Caroline Sullivan remembers Marc — and Friszell — from when she was assistant director at the rehab center, Daytop Village in Huntington.
"She was like every other parent there," Sullivan said. "Shellshocked, angry, sad, lost … Asking, 'How do I fix my kid.' "
Marc graduated from Daytop nearly a year later, in mid-1999. Two weeks later, he took a mandatory drug test. He had Valium in his system.
Friszell and her husband, Marc's stepfather, told Marc that he had to go back into rehab and stay clean if he wanted to keep living at home with his three siblings.
Marc refused and went off to New Jersey to live with his dad, Friszell's first husband.

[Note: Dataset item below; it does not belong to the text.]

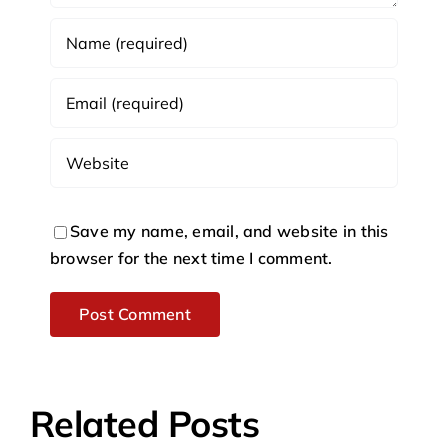
Save my name, email, and website in this
browser for the next time I comment.
Related Posts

On the last weekend of April 2000, Marc came back to Long Island for a visit.
"We had a great weekend together," Friszell said. "Two days later the police were at my door."
Marc died on May 2, 2000.
Friszell cried every day for weeks. Then, she noticed she was being treated differently. She lost friends. Parents even pulled out of play dates with her two younger kids.
"People totally shunned me," she said.
Friszell tried to explain it all to her other kids — her two girls, 5 and 16, and her 3-year-old son. That didn't sit well with her husband, who didn't want the younger ones to know anything about the drugs. Eventually, the couple split.
Along the way, Friszell came to realize something about herself. She had always been community-minded, but now she wanted to talk publicly about the opioid epidemic. Outcast or not, she was going to speak out.
"She came to see herself as part of something bigger," said Sullivan, who has worked with addicts for three decades. "She took it on voraciously after he passed."
'I'm on my way'
For many parents with addicted kids, Friszell has become their lifeline. She remembers one mother who called her, panicked. Her son was overdosing right there in her bathroom.
The mother's hands were shaking so badly that she broke the glass syringe used to squirt Narcan, the drug used to reverse overdoses, up his nose.
She called Friszell before she dialed 911.
Friszell told her, "Hang up the phone, call 911 and I'm on my way."
Friszell pulled up just as the first responders lifted the young man, in his early 20s, into the ambulance.
"We went to the emergency room," she said. "He recovered."
In the three years since, Friszell has kept up with the family. The young man went into rehab. He has relapsed twice.
"He's in rehab … in California," she said.